Running time: 29 minutes
The influence of Frank Lloyd Wright (see The World's Greatest Architect) was strong on Tom Beeby as he grew up in Oak Park near Chicago, also that of Colin Rowe and John Hejduk when he was an undergraduate at Cornell, of Vincent Scully when he went to Yale, and of Gene Summers during the six years when he worked for C.F. Murphy Associates in Chicago. In 1971 he formed a practice with Jim Hammond, and in 1977 they were joined by Bernard Babka. In 1975 he became a founder member of the Chicago Seven group, which sought to re-examine architectural thinking and to free it from the standard commercial basis of most architecture in Chicago. The group organised a number of exhibitions including "Late Entries To The Chicago Tribune Tower Competition" 1980. Architects worldwide were invited to do drawings which followed the format of the original 1923 competition.

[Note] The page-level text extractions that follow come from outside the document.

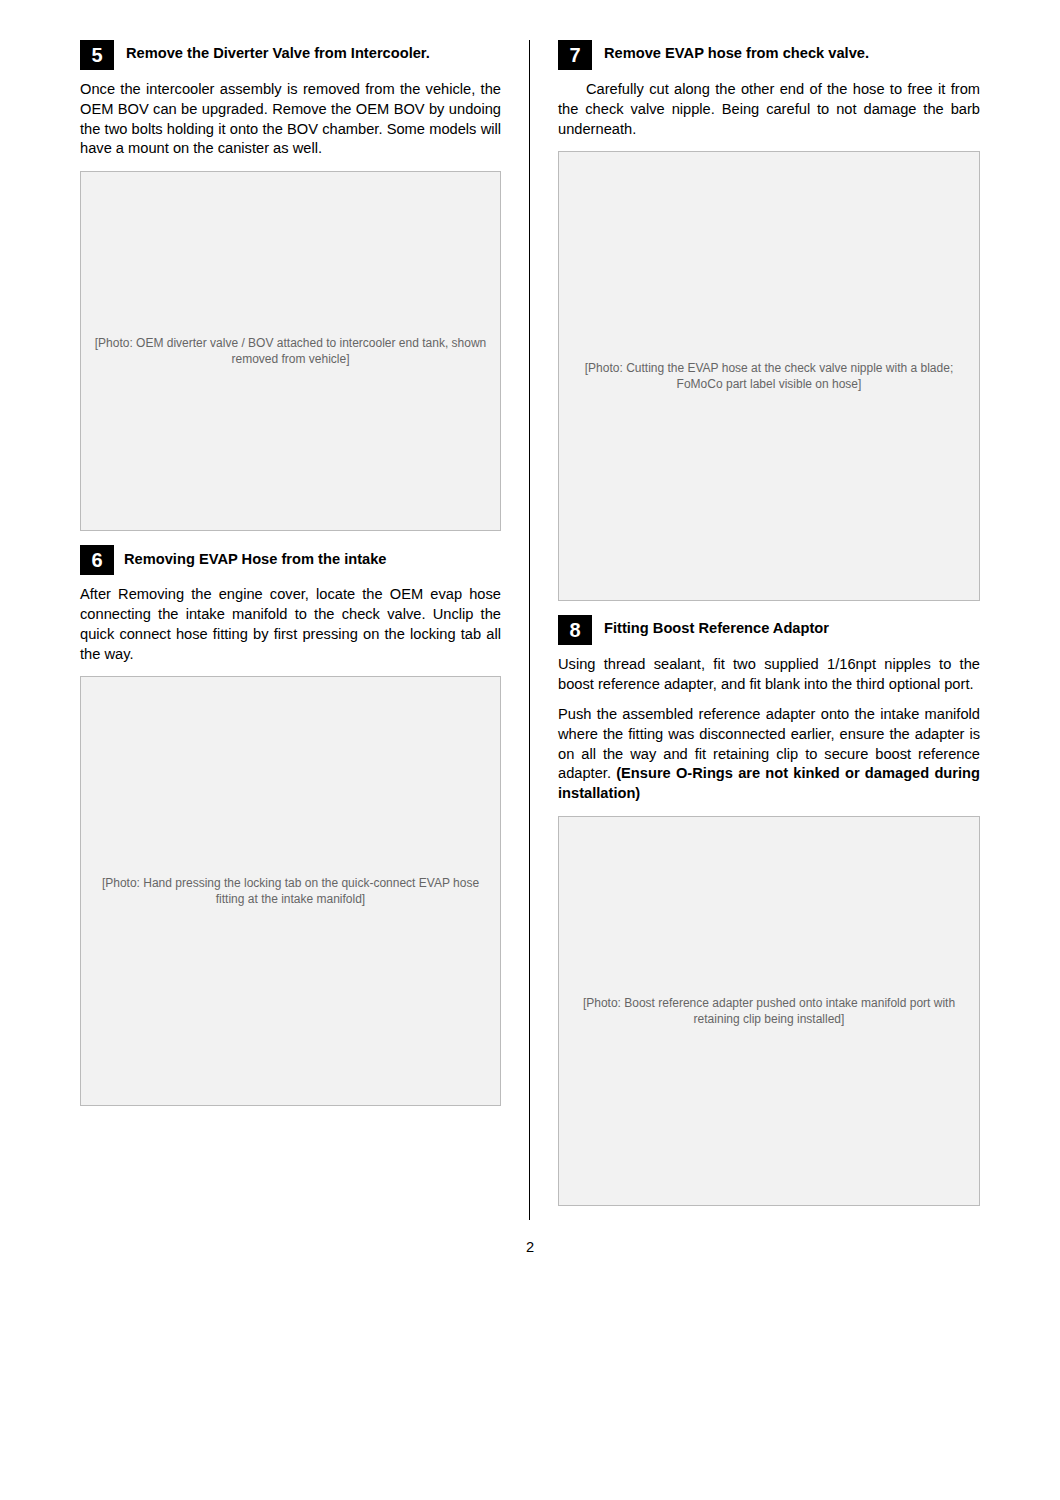5
Remove the Diverter Valve from Intercooler.
Once the intercooler assembly is removed from the vehicle, the OEM BOV can be upgraded. Remove the OEM BOV by undoing the two bolts holding it onto the BOV chamber. Some models will have a mount on the canister as well.
[Photo: OEM diverter valve / BOV attached to intercooler end tank, shown removed from vehicle]
6
Removing EVAP Hose from the intake
After Removing the engine cover, locate the OEM evap hose connecting the intake manifold to the check valve. Unclip the quick connect hose fitting by first pressing on the locking tab all the way.
[Photo: Hand pressing the locking tab on the quick-connect EVAP hose fitting at the intake manifold]
7
Remove EVAP hose from check valve.
Carefully cut along the other end of the hose to free it from the check valve nipple. Being careful to not damage the barb underneath.
[Photo: Cutting the EVAP hose at the check valve nipple with a blade; FoMoCo part label visible on hose]
8
Fitting Boost Reference Adaptor
Using thread sealant, fit two supplied 1/16npt nipples to the boost reference adapter, and fit blank into the third optional port.
Push the assembled reference adapter onto the intake manifold where the fitting was disconnected earlier, ensure the adapter is on all the way and fit retaining clip to secure boost reference adapter. (Ensure O-Rings are not kinked or damaged during installation)
[Photo: Boost reference adapter pushed onto intake manifold port with retaining clip being installed]
2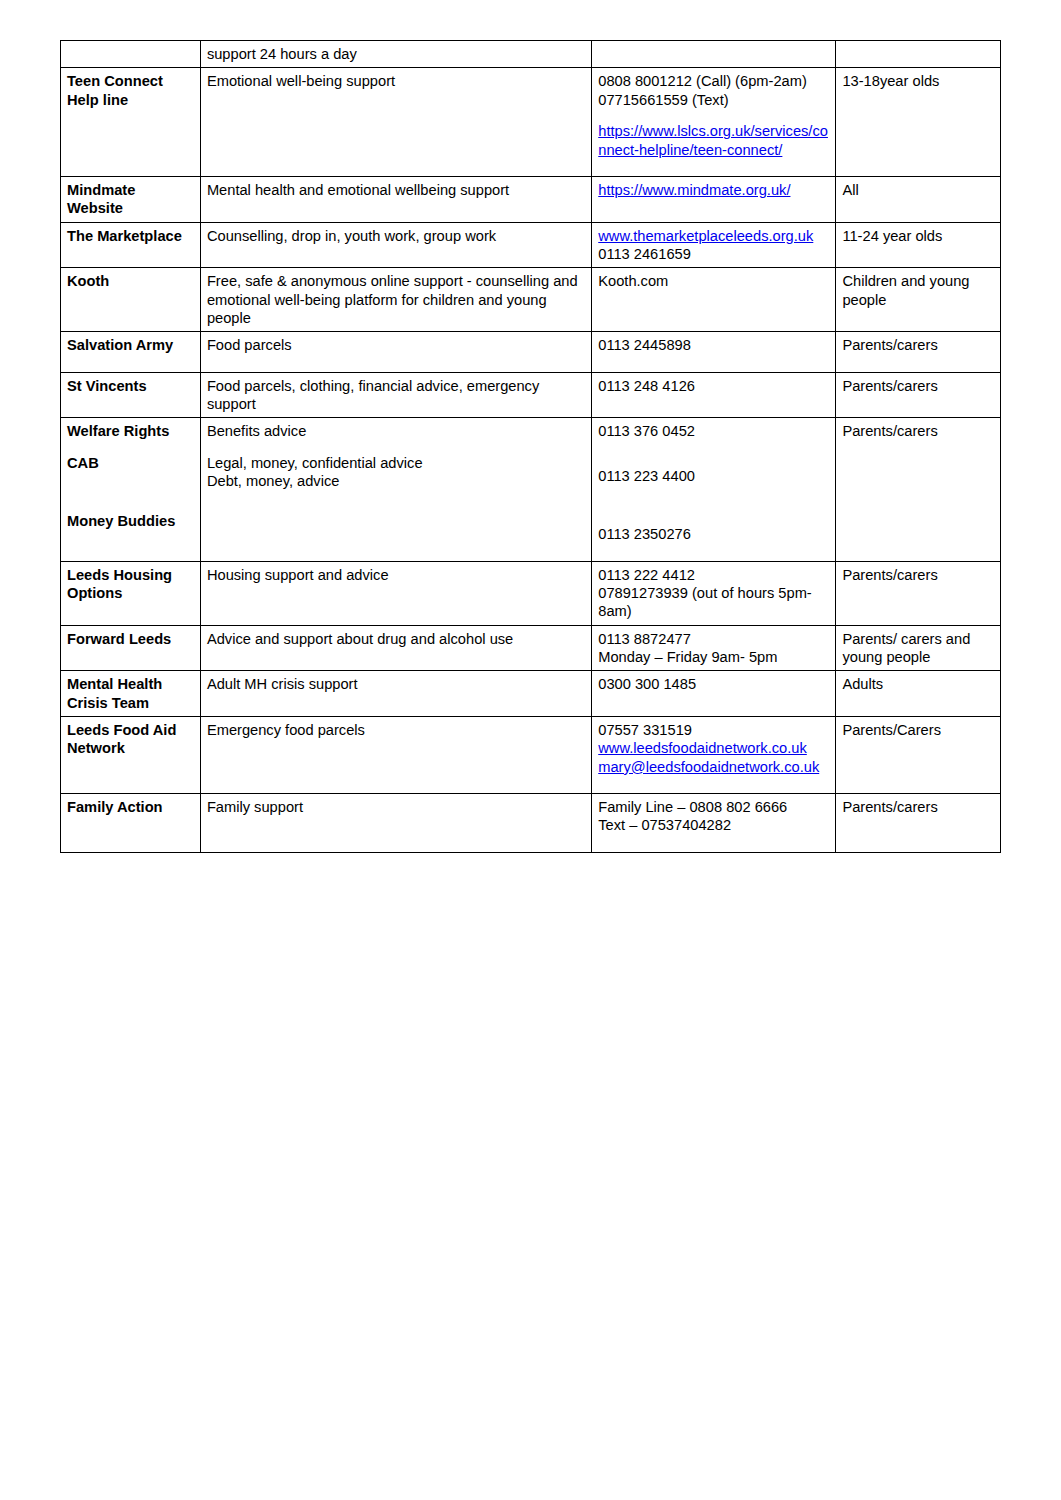| | support 24 hours a day | | |
| Teen Connect Help line | Emotional well-being support | 0808 8001212 (Call) (6pm-2am) 07715661559 (Text) https://www.lslcs.org.uk/services/connect-helpline/teen-connect/ | 13-18year olds |
| Mindmate Website | Mental health and emotional wellbeing support | https://www.mindmate.org.uk/ | All |
| The Marketplace | Counselling, drop in, youth work, group work | www.themarketplaceleeds.org.uk 0113 2461659 | 11-24 year olds |
| Kooth | Free, safe & anonymous online support - counselling and emotional well-being platform for children and young people | Kooth.com | Children and young people |
| Salvation Army | Food parcels | 0113 2445898 | Parents/carers |
| St Vincents | Food parcels, clothing, financial advice, emergency support | 0113 248 4126 | Parents/carers |
| Welfare Rights CAB Money Buddies | Benefits advice Legal, money, confidential advice Debt, money, advice | 0113 376 0452 0113 223 4400 0113 2350276 | Parents/carers |
| Leeds Housing Options | Housing support and advice | 0113 222 4412 07891273939 (out of hours 5pm-8am) | Parents/carers |
| Forward Leeds | Advice and support about drug and alcohol use | 0113 8872477 Monday – Friday 9am- 5pm | Parents/ carers and young people |
| Mental Health Crisis Team | Adult MH crisis support | 0300 300 1485 | Adults |
| Leeds Food Aid Network | Emergency food parcels | 07557 331519 www.leedsfoodaidnetwork.co.uk mary@leedsfoodaidnetwork.co.uk | Parents/Carers |
| Family Action | Family support | Family Line – 0808 802 6666 Text – 07537404282 | Parents/carers |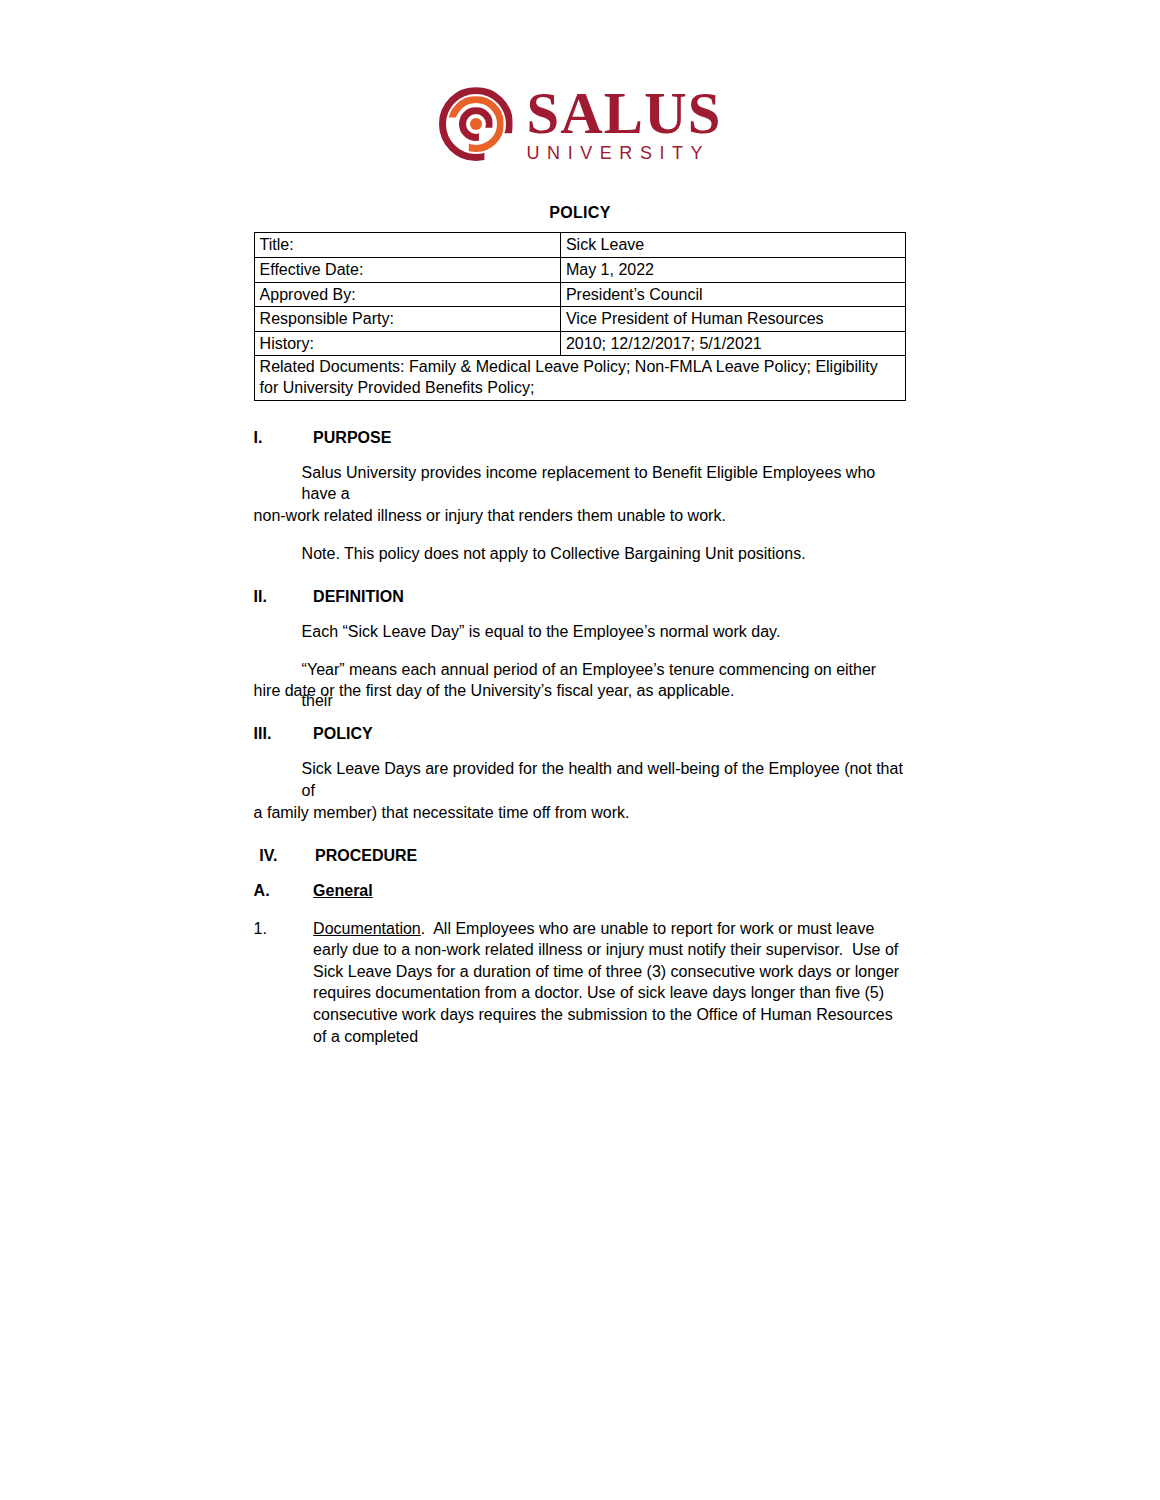SALUS UNIVERSITY
POLICY
| Title: | Sick Leave |
| Effective Date: | May 1, 2022 |
| Approved By: | President’s Council |
| Responsible Party: | Vice President of Human Resources |
| History: | 2010; 12/12/2017; 5/1/2021 |
| Related Documents: Family & Medical Leave Policy; Non-FMLA Leave Policy; Eligibility for University Provided Benefits Policy; |
I. PURPOSE
Salus University provides income replacement to Benefit Eligible Employees who have a
non-work related illness or injury that renders them unable to work.
Note. This policy does not apply to Collective Bargaining Unit positions.
II. DEFINITION
Each “Sick Leave Day” is equal to the Employee’s normal work day.
“Year” means each annual period of an Employee’s tenure commencing on either
hire date or the first day of the University’s fiscal year, as applicable.their
III. POLICY
Sick Leave Days are provided for the health and well-being of the Employee (not that of
a family member) that necessitate time off from work.
IV. PROCEDURE
A. General
1. Documentation. All Employees who are unable to report for work or must leave early due to a non-work related illness or injury must notify their supervisor. Use of Sick Leave Days for a duration of time of three (3) consecutive work days or longer requires documentation from a doctor. Use of sick leave days longer than five (5) consecutive work days requires the submission to the Office of Human Resources of a completed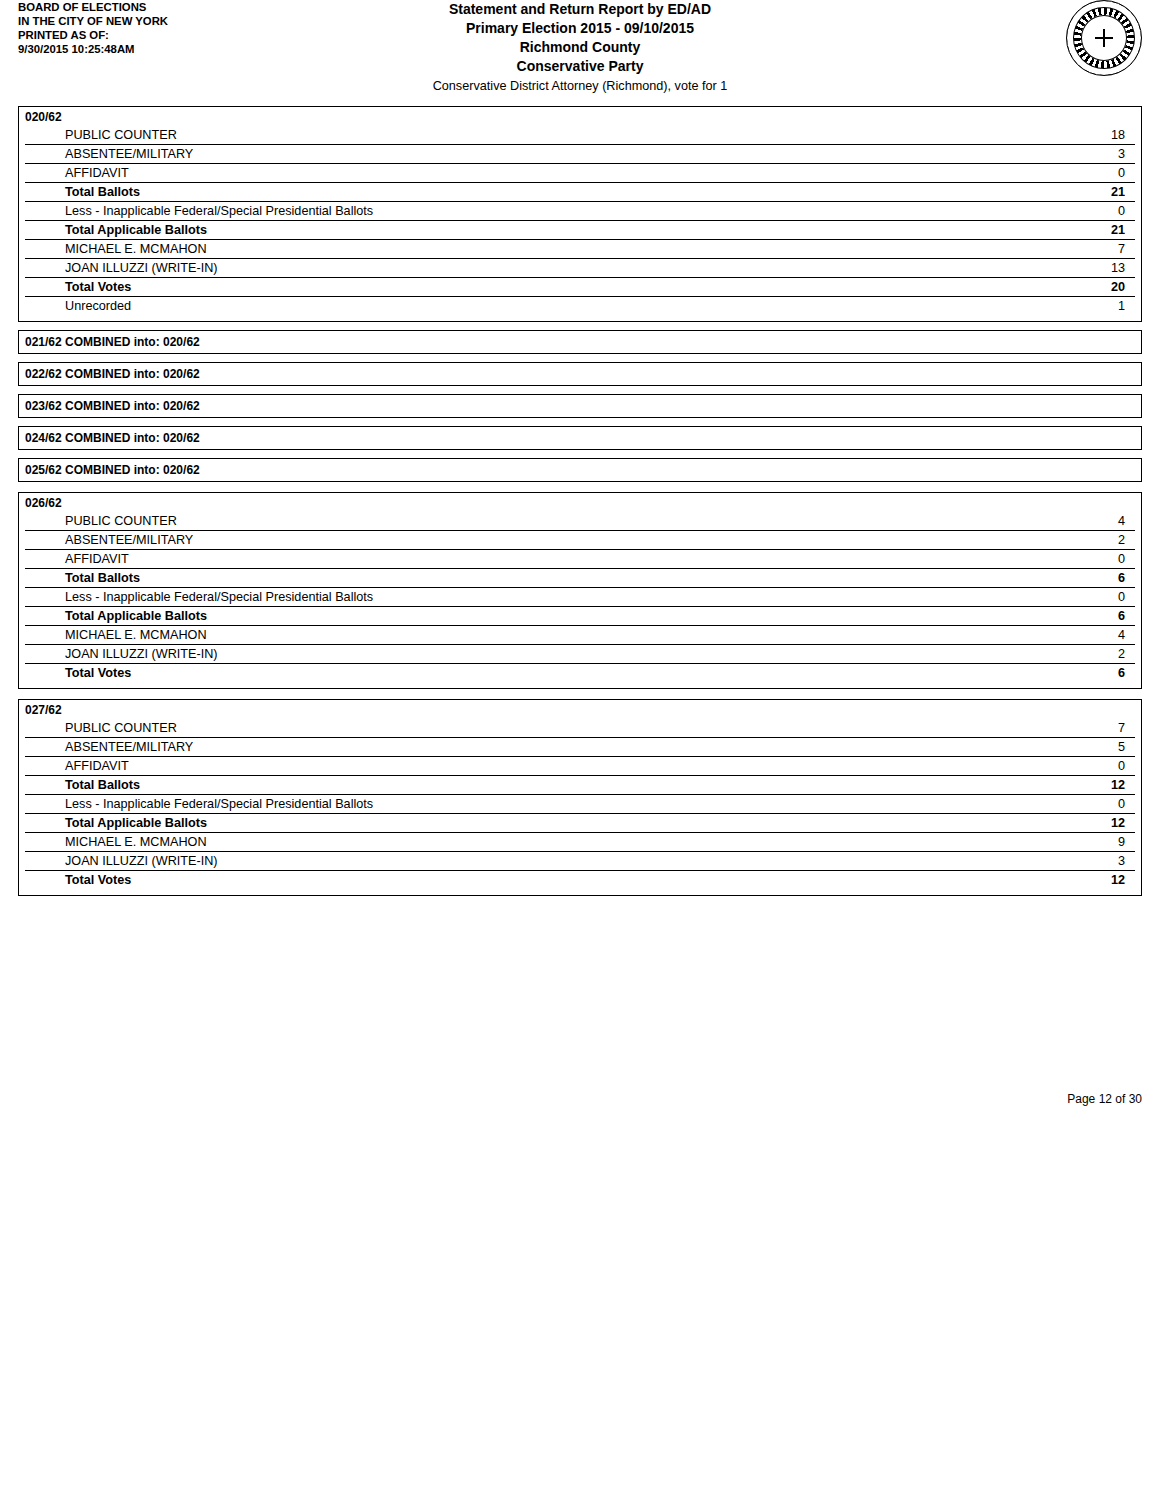BOARD OF ELECTIONS
IN THE CITY OF NEW YORK
PRINTED AS OF:
9/30/2015 10:25:48AM
Statement and Return Report by ED/AD
Primary Election 2015 - 09/10/2015
Richmond County
Conservative Party
Conservative District Attorney (Richmond), vote for 1
020/62
| PUBLIC COUNTER | 18 |
| ABSENTEE/MILITARY | 3 |
| AFFIDAVIT | 0 |
| Total Ballots | 21 |
| Less - Inapplicable Federal/Special Presidential Ballots | 0 |
| Total Applicable Ballots | 21 |
| MICHAEL E. MCMAHON | 7 |
| JOAN ILLUZZI (WRITE-IN) | 13 |
| Total Votes | 20 |
| Unrecorded | 1 |
021/62 COMBINED into: 020/62
022/62 COMBINED into: 020/62
023/62 COMBINED into: 020/62
024/62 COMBINED into: 020/62
025/62 COMBINED into: 020/62
026/62
| PUBLIC COUNTER | 4 |
| ABSENTEE/MILITARY | 2 |
| AFFIDAVIT | 0 |
| Total Ballots | 6 |
| Less - Inapplicable Federal/Special Presidential Ballots | 0 |
| Total Applicable Ballots | 6 |
| MICHAEL E. MCMAHON | 4 |
| JOAN ILLUZZI (WRITE-IN) | 2 |
| Total Votes | 6 |
027/62
| PUBLIC COUNTER | 7 |
| ABSENTEE/MILITARY | 5 |
| AFFIDAVIT | 0 |
| Total Ballots | 12 |
| Less - Inapplicable Federal/Special Presidential Ballots | 0 |
| Total Applicable Ballots | 12 |
| MICHAEL E. MCMAHON | 9 |
| JOAN ILLUZZI (WRITE-IN) | 3 |
| Total Votes | 12 |
Page 12 of 30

In 1980 Beeby became Director of the School of Architecture at the University of Illinois at Chicago. He has written many articles and the work of the partnership has been widely published and has received many awards.
In his talk, Beeby maintains that though architects today are still part of the Modern era in terms of materials and techniques available for construction, they must learn to use these in a more evocative way than before, and he spells out scales of interpretation he has dealt with regarding images in his work in the northern climate.